Ok, getting into gigging (wading), and tried the headlight and hand carried spotlight, light hits water and reflects back and you can't see crap, so I know you need lights under water, have seen the PVC lights that you hold under the water and hook to a battery that you usually pull behind you in a raft or tube, I am looking to have both hands free, what are my options ?????????


----------



## Linkovich (Oct 24, 2007)

having both hand free might be difficult. I use a 100w halogen from fishinglighsetc.com thats rigged on pvc. I power it with a 12v motorcycle battery that I carry in a small backpack. I have a strap rigged to the pvc on the light so that it will just hang from me if I need to let go of it to use my other hand.


----------



## Russian (Jan 13, 2009)

Hands free underwater....hmmm.
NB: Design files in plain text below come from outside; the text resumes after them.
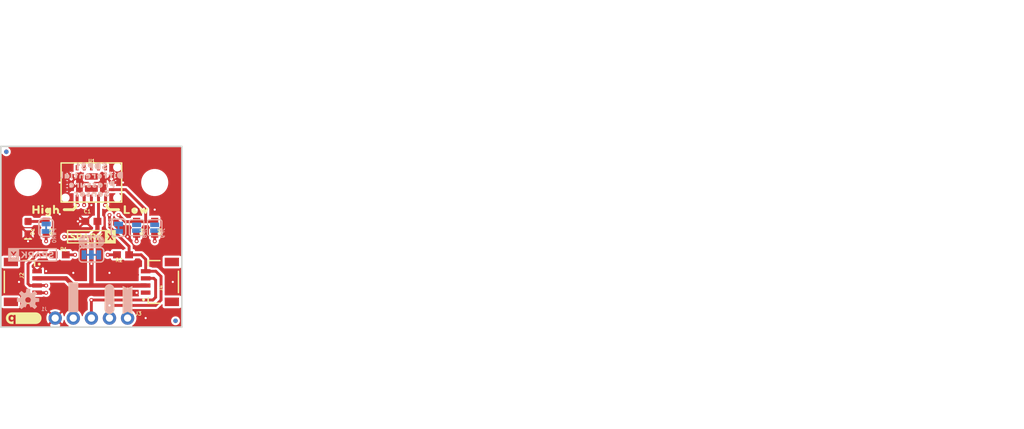
<source format=kicad_pcb>
(kicad_pcb (version 20221018) (generator pcbnew)

  (general
    (thickness 1.6)
  )

  (paper "A4")
  (layers
    (0 "F.Cu" signal)
    (1 "In1.Cu" signal)
    (2 "In2.Cu" signal)
    (31 "B.Cu" signal)
    (32 "B.Adhes" user "B.Adhesive")
    (33 "F.Adhes" user "F.Adhesive")
    (34 "B.Paste" user)
    (35 "F.Paste" user)
    (36 "B.SilkS" user "B.Silkscreen")
    (37 "F.SilkS" user "F.Silkscreen")
    (38 "B.Mask" user)
    (39 "F.Mask" user)
    (40 "Dwgs.User" user "User.Drawings")
    (41 "Cmts.User" user "User.Comments")
    (42 "Eco1.User" user "User.Eco1")
    (43 "Eco2.User" user "User.Eco2")
    (44 "Edge.Cuts" user)
    (45 "Margin" user)
    (46 "B.CrtYd" user "B.Courtyard")
    (47 "F.CrtYd" user "F.Courtyard")
    (48 "B.Fab" user)
    (49 "F.Fab" user)
    (50 "User.1" user)
    (51 "User.2" user)
    (52 "User.3" user)
    (53 "User.4" user)
    (54 "User.5" user)
    (55 "User.6" user)
    (56 "User.7" user)
    (57 "User.8" user)
    (58 "User.9" user)
  )

  (setup
    (pad_to_mask_clearance 0)
    (pcbplotparams
      (layerselection 0x00010fc_ffffffff)
      (plot_on_all_layers_selection 0x0000000_00000000)
      (disableapertmacros false)
      (usegerberextensions false)
      (usegerberattributes true)
      (usegerberadvancedattributes true)
      (creategerberjobfile true)
      (dashed_line_dash_ratio 12.000000)
      (dashed_line_gap_ratio 3.000000)
      (svgprecision 4)
      (plotframeref false)
      (viasonmask false)
      (mode 1)
      (useauxorigin false)
      (hpglpennumber 1)
      (hpglpenspeed 20)
      (hpglpendiameter 15.000000)
      (dxfpolygonmode true)
      (dxfimperialunits true)
      (dxfusepcbnewfont true)
      (psnegative false)
      (psa4output false)
      (plotreference true)
      (plotvalue true)
      (plotinvisibletext false)
      (sketchpadsonfab false)
      (subtractmaskfromsilk false)
      (outputformat 1)
      (mirror false)
      (drillshape 1)
      (scaleselection 1)
      (outputdirectory "")
    )
  )

  (net 0 "")
  (net 1 "3.3V")
  (net 2 "GND")
  (net 3 "SCL")
  (net 4 "SDA")
  (net 5 "N$3")
  (net 6 "N$1")
  (net 7 "N$2")
  (net 8 "N$4")
  (net 9 "~{INT}")
  (net 10 "ADDR")
  (net 11 "N$5")
  (net 12 "N$6")

  (footprint "working:#PWR#0" (layer "F.Cu") (at 137.9601 103.7336 90))

  (footprint "working:FIDUCIAL-MICRO" (layer "F.Cu") (at 160.3121 116.8146))

  (footprint "working:1X01_NO_SILK" (layer "F.Cu") (at 153.5811 116.4336))

  (footprint "working:FIDUCIAL-MICRO" (layer "F.Cu") (at 136.5631 93.0656))

  (footprint "working:SDP3X" (layer "F.Cu") (at 148.5011 97.3836))

  (footprint "working:HIGH0" (layer "F.Cu") (at 142.1511 101.1936))

  (footprint "working:0603" (layer "F.Cu") (at 144.0561 107.5436))

  (footprint "working:#SCL#0" (layer "F.Cu") (at 151.0411 113.7666 90))

  (footprint "working:##INT##0" (layer "F.Cu") (at 153.5811 113.8936 90))

  (footprint "working:QWIIC_5MM" (layer "F.Cu") (at 138.9761 116.4336))

  (footprint "working:0603" (layer "F.Cu") (at 148.5011 102.8446 180))

  (footprint "working:LOW0" (layer "F.Cu") (at 154.8511 101.1936))

  (footprint "working:ORDERING_INSTRUCTIONS" (layer "F.Cu") (at 177.7111 71.9836))

  (footprint "working:JST04_1MM_RA" (layer "F.Cu") (at 140.8811 111.3536 -90))

  (footprint "working:LED-0603" (layer "F.Cu") (at 139.6111 103.7336 -90))

  (footprint "working:#GND#0" (layer "F.Cu") (at 143.4211 113.6396 90))

  (footprint "working:0603" (layer "F.Cu") (at 154.8511 103.7336 -90))

  (footprint "working:0603" (layer "F.Cu") (at 157.3911 103.7336 -90))

  (footprint "working:CREATIVE_COMMONS" (layer "F.Cu") (at 198.0311 131.6736))

  (footprint "working:STAND-OFF" (layer "F.Cu") (at 157.3911 97.3836))

  (footprint "working:#3#3V#0" (layer "F.Cu") (at 145.9611 113.5126 90))

  (footprint "working:SPARKX-SMALL" (layer "F.Cu") (at 148.5011 105.0036))

  (footprint "working:0603" (layer "F.Cu") (at 142.1511 103.7336 -90))

  (footprint "working:#SDA#0" (layer "F.Cu") (at 148.5011 113.6396 90))

  (footprint "working:0603" (layer "F.Cu") (at 152.9461 107.5436 180))

  (footprint "working:STAND-OFF" (layer "F.Cu") (at 139.6111 97.3836))

  (footprint "working:JST04_1MM_RA" (layer "F.Cu") (at 156.1211 111.3536 90))

  (footprint "working:FIDUCIAL-MICRO" (layer "B.Cu") (at 160.3121 116.8146 180))

  (footprint "working:#ADDRESS#0" (layer "B.Cu") (at 154.8511 101.8286 180))

  (footprint "working:#LED#0" (layer "B.Cu") (at 142.1511 101.8286 180))

  (footprint "working:SDP310" (layer "B.Cu") (at 148.5011 95.0976 180))

  (footprint "working:#3#3V#0" (layer "B.Cu") (at 145.9611 113.5126 90))

  (footprint "working:#SCL#0" (layer "B.Cu") (at 151.0411 113.7666 90))

  (footprint "working:SMT-JUMPER_2_NO_SILK" (layer "B.Cu") (at 157.3911 103.7336 90))

  (footprint "working:#GND#0" (layer "B.Cu") (at 143.4211 113.6396 90))

  (footprint "working:PRESSURE0" (layer "B.Cu") (at 148.5011 97.6376 180))

  (footprint "working:SPARKX-SMALL" (layer "B.Cu") (at 140.2461 107.5436 180))

  (footprint "working:SMT-JUMPER_3_2-NC_TRACE_SILK" (layer "B.Cu") (at 148.5011 107.5436 180))

  (footprint "working:FIDUCIAL-MICRO" (layer "B.Cu") (at 136.5631 93.0656 180))

  (footprint "working:1X04_NO_SILK" (layer "B.Cu") (at 143.4211 116.4336))

  (footprint "working:SMT-JUMPER_2_NC_TRACE_SILK" (layer "B.Cu") (at 142.1511 103.7336 90))

  (footprint "working:#0X21#0" (layer "B.Cu") (at 152.3111 106.9086 90))

  (footprint "working:SMT-JUMPER_2_NC_TRACE_SILK" (layer "B.Cu") (at 152.3111 103.7336 -90))

  (footprint "working:#0X23#0" (layer "B.Cu") (at 157.3911 107.0356 90))

  (footprint "working:DIFFERENTIAL0" (layer "B.Cu") (at 148.5011 96.3676 180))

  (footprint "working:SMT-JUMPER_2_NO_SILK" (layer "B.Cu") (at 154.8511 103.7336 90))

  (footprint "working:OSHW-LOGO-S" (layer "B.Cu") (at 139.6111 113.8936 180))

  (footprint "working:#0X22#0" (layer "B.Cu") (at 154.8511 107.0356 90))

  (footprint "working:##INT##0" (layer "B.Cu") (at 153.5811 113.8936 90))

  (footprint "working:SENSOR0" (layer "B.Cu") (at 148.5011 98.9076 180))

  (footprint "working:I2C" (layer "B.Cu") (at 150.4061 105.6386 180))

  (footprint "working:#SDA#0" (layer "B.Cu") (at 148.5011 113.6396 90))

  (gr_line (start 152.3111 101.1936) (end 151.0411 101.1936)
    (stroke (width 0.4064) (type solid)) (layer "F.SilkS") (tstamp 16354f09-03fa-4117-b1c1-f34421c239d3))
  (gr_line (start 151.0411 101.1936) (end 150.6601 100.8126)
    (stroke (width 0.4064) (type solid)) (layer "F.SilkS") (tstamp 7f764d62-b057-41cd-9d92-275bb62e56fc))
  (gr_line (start 146.3421 100.8126) (end 146.3421 100.5586)
    (stroke (width 0.4064) (type solid)) (layer "F.SilkS") (tstamp 84b628ac-424b-4dce-aaf1-930f56d229c2))
  (gr_line (start 144.6911 101.1936) (end 145.9611 101.1936)
    (stroke (width 0.4064) (type solid)) (layer "F.SilkS") (tstamp 9484ed02-c432-444c-bc8a-72d06bced222))
  (gr_line (start 150.6601 100.8126) (end 150.6601 100.5586)
    (stroke (width 0.4064) (type solid)) (layer "F.SilkS") (tstamp c18555c0-45c3-4770-b04e-f4444ae5ecb6))
  (gr_line (start 145.9611 101.1936) (end 146.3421 100.8126)
    (stroke (width 0.4064) (type solid)) (layer "F.SilkS") (tstamp e68ac662-98c5-4d57-a348-a94b2c488b7e))
  (gr_line (start 161.2011 117.7036) (end 135.8011 117.7036)
    (stroke (width 0.2032) (type solid)) (layer "Edge.Cuts") (tstamp 659d8843-a47f-4746-a69e-17e702fdfa2b))
  (gr_line (start 135.8011 117.7036) (end 135.8011 92.3036)
    (stroke (width 0.2032) (type solid)) (layer "Edge.Cuts") (tstamp f0efd87b-9a91-4d86-9be3-0ba43e9b5814))
  (gr_line (start 161.2011 92.3036) (end 161.2011 117.7036)
    (stroke (width 0.2032) (type solid)) (layer 
... [155885 chars truncated]
</source>
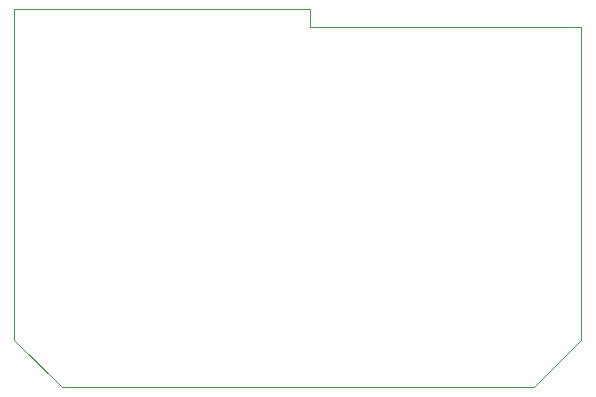
<source format=gm1>
%TF.GenerationSoftware,KiCad,Pcbnew,(5.1.6-0-10_14)*%
%TF.CreationDate,2021-08-10T12:06:40-04:00*%
%TF.ProjectId,fanboard,66616e62-6f61-4726-942e-6b696361645f,rev?*%
%TF.SameCoordinates,Original*%
%TF.FileFunction,Profile,NP*%
%FSLAX46Y46*%
G04 Gerber Fmt 4.6, Leading zero omitted, Abs format (unit mm)*
G04 Created by KiCad (PCBNEW (5.1.6-0-10_14)) date 2021-08-10 12:06:40*
%MOMM*%
%LPD*%
G01*
G04 APERTURE LIST*
%TA.AperFunction,Profile*%
%ADD10C,0.050000*%
%TD*%
G04 APERTURE END LIST*
D10*
X124500000Y-99000000D02*
X124500000Y-127000000D01*
X124500000Y-127000000D02*
X128500000Y-131000000D01*
X128500000Y-131000000D02*
X168500000Y-131000000D01*
X168500000Y-131000000D02*
X172500000Y-127000000D01*
X149500000Y-99000000D02*
X124500000Y-99000000D01*
X172500000Y-127000000D02*
X172500000Y-100500000D01*
X172500000Y-100500000D02*
X149500000Y-100500000D01*
X149500000Y-100500000D02*
X149500000Y-99000000D01*
M02*

</source>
Best thing I can think of is to put a strap on ur light handle and strap it to your arm. Not totally handsfree though. Maybe a strap cross ways over your shoulder would be better. I currently use an LED on a pvc pole, have yet to rig a strap on it, but thats next, been too busy to put any thought into how I want to rig it so just been holding it under my arm for now, works fine. I wouldnt let it hold you back from getting out there though. I gigged that 23.75" flounder a few weeks ago with a spotlight and headlamp before I made a set of light rigs. Underwater lights do make a world of difference though, night and day.


----------



## fish styx (Jan 29, 2010)

get some star brights and attach to your gig use some heat reflective tape its hands free....... i make gigs if anyone interested use aluminum pole very light weight make gig out of square stock with 4.... 1/8 by 3 1/2 stainless screw will not rust deff no flounder getting off i gig two at a time with it with no problem .. pretty easy to get flounder off also ..... i weld aluminum block into a adjustable length pool pole excellent for both wading and for boat and thread it so the gig screws into it case you get it stuck you can unscrew it and screw in replacement .... will post pics soon


----------



## Faithnfishin (Dec 5, 2010)

Bring a friend and make him hold the light.......:thumbup:

Nothing but love brother!!!!!


----------



## Fish-n-Fur (Apr 2, 2009)

fish styx said:


> get some star brights and attach to your gig use some heat reflective tape its hands free....... i make gigs if anyone interested use aluminum pole very light weight make gig out of square stock with 4.... 1/8 by 3 1/2 stainless screw will not rust deff no flounder getting off i gig two at a time with it with no problem .. pretty easy to get flounder off also ..... i weld aluminum block into a adjustable length pool pole excellent for both wading and for boat and thread it so the gig screws into it case you get it stuck you can unscrew it and screw in replacement .... will post pics soon


+1 for attaching light to gig pole when wading, and for All-Thread gigs. :thumbup:


----------



## fish styx (Jan 29, 2010)

Thanks


----------